What is being asked:
Swap "phylum" for "division" in the items from the line with "common name: Puncturevine" up to and including the line with "scientific name: Trichoglossus haematodus", and reproduce only those lines with nothing else altered.

Task input:
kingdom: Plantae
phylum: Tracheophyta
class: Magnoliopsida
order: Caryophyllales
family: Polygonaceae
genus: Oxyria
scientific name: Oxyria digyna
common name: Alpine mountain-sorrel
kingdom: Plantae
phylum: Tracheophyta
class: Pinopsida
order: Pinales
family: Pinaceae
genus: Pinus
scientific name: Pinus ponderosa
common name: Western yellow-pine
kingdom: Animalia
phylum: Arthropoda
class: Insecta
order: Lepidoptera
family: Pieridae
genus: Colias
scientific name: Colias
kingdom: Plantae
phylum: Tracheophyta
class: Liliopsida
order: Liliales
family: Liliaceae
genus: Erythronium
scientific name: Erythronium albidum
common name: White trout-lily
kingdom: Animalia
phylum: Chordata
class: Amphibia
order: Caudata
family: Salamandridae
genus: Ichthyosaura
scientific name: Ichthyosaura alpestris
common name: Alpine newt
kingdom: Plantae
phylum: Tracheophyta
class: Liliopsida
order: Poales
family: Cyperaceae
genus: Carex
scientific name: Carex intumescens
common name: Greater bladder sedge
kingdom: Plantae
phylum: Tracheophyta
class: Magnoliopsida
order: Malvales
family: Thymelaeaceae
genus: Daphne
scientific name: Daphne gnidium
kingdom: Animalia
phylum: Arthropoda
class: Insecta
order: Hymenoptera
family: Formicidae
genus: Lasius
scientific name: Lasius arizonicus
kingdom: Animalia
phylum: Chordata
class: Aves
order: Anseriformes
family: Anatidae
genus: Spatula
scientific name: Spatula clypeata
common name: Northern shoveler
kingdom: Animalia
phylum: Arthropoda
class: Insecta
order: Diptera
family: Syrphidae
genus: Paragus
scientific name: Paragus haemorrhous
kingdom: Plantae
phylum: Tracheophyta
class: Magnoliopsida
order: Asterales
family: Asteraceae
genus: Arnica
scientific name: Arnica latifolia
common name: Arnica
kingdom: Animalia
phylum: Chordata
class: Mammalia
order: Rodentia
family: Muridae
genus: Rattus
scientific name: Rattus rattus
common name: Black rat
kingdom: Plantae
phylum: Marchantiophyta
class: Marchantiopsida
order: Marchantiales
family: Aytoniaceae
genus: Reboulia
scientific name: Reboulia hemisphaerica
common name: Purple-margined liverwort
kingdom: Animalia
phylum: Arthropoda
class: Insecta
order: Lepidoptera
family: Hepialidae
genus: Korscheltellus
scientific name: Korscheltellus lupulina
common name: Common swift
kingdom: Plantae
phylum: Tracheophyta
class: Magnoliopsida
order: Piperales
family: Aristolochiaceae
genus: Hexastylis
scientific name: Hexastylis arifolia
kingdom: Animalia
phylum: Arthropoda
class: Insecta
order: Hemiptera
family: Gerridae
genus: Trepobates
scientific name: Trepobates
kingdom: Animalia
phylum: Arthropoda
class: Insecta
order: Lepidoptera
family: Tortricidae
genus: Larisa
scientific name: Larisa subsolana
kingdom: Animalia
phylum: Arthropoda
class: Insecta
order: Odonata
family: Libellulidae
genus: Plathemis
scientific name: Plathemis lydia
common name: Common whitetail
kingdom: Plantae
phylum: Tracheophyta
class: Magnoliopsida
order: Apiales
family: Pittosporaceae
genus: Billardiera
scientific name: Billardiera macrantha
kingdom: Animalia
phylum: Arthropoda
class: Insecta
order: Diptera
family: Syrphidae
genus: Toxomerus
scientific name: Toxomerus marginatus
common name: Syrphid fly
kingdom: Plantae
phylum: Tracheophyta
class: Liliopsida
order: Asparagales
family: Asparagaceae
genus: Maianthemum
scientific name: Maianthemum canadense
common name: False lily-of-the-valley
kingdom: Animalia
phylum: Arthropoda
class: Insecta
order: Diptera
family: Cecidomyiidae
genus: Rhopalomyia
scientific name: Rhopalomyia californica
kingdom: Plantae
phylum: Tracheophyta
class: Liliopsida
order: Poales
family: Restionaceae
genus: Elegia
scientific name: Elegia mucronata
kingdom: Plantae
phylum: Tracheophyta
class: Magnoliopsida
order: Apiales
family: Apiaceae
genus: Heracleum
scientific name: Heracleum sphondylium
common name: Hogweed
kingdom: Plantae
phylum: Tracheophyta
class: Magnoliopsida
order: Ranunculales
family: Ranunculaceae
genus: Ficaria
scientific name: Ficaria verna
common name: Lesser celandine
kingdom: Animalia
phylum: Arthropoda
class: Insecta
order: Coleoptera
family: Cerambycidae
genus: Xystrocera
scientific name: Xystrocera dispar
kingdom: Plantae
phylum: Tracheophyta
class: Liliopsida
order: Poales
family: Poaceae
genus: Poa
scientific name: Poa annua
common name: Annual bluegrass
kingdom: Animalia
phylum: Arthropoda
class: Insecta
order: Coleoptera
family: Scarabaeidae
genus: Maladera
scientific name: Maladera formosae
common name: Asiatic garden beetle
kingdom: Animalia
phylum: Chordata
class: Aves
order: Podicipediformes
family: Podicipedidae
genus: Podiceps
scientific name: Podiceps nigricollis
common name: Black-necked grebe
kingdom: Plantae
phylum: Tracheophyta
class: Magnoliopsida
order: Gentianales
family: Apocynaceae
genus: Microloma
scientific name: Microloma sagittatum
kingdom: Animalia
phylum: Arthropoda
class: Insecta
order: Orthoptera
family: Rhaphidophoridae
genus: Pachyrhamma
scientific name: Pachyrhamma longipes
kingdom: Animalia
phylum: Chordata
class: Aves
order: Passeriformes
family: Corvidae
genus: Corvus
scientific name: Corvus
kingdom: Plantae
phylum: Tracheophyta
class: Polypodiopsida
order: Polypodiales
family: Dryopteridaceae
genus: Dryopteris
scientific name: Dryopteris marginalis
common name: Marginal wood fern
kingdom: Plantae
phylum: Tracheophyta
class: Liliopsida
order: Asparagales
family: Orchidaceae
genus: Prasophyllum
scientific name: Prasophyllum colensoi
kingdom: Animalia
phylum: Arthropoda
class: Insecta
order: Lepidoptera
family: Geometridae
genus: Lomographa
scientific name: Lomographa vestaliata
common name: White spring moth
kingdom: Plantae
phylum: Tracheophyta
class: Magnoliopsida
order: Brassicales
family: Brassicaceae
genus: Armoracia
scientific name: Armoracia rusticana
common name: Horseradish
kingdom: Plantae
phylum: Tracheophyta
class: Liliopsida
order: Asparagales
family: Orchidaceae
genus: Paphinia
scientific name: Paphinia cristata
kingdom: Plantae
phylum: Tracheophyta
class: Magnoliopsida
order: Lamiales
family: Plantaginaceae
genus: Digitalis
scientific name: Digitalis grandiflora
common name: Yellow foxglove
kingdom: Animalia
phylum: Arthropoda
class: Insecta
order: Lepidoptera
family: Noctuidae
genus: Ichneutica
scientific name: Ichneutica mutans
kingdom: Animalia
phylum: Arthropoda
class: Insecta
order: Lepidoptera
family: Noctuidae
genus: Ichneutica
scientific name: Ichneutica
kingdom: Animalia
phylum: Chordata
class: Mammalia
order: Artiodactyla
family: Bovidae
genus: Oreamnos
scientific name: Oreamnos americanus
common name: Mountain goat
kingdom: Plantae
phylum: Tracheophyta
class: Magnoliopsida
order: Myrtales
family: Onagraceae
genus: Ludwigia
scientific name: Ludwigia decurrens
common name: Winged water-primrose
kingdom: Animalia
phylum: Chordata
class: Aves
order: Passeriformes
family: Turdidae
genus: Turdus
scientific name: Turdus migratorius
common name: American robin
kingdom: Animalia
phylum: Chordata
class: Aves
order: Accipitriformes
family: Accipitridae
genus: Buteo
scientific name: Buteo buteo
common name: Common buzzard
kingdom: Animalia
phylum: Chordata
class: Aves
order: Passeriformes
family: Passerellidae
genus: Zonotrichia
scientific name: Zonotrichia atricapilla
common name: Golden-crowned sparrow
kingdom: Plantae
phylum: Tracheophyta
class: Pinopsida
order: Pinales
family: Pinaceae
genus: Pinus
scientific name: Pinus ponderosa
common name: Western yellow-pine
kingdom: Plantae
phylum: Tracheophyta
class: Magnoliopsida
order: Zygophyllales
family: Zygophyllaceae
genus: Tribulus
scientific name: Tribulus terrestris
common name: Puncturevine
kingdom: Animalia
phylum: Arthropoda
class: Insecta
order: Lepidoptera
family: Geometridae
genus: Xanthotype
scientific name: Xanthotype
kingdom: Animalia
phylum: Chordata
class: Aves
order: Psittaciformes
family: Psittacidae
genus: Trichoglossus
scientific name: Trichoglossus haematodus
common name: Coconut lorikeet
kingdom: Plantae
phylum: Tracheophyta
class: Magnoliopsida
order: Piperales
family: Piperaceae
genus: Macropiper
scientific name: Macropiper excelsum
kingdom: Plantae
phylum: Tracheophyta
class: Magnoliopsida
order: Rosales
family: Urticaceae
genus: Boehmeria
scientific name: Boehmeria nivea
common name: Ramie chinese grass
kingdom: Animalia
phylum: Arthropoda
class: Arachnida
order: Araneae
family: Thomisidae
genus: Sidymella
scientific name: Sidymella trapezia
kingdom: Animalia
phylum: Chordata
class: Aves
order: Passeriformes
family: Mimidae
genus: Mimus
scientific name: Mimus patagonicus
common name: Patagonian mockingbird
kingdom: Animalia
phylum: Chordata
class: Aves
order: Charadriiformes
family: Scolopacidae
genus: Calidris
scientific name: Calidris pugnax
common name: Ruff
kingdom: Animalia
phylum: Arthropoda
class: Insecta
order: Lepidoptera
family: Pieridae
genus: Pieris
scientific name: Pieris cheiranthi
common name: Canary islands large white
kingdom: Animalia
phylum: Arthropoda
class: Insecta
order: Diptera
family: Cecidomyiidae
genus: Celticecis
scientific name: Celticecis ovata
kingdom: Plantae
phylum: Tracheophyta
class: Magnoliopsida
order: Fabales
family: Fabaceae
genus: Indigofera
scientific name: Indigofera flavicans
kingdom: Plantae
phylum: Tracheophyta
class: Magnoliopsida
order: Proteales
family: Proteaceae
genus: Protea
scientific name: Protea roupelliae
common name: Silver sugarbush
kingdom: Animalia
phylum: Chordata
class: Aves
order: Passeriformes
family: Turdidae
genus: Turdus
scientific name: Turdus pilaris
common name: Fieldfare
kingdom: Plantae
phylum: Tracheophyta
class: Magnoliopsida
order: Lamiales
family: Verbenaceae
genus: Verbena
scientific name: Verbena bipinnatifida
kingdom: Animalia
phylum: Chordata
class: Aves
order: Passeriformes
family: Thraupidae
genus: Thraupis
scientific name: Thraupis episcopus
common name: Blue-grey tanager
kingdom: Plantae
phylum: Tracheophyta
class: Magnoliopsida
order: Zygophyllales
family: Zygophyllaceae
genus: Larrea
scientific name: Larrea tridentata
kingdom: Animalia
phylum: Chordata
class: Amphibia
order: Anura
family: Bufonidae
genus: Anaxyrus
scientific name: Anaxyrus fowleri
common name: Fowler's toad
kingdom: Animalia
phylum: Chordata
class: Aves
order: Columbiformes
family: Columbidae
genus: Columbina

Exercise answer:
common name: Puncturevine
kingdom: Animalia
division: Arthropoda
class: Insecta
order: Lepidoptera
family: Geometridae
genus: Xanthotype
scientific name: Xanthotype
kingdom: Animalia
division: Chordata
class: Aves
order: Psittaciformes
family: Psittacidae
genus: Trichoglossus
scientific name: Trichoglossus haematodus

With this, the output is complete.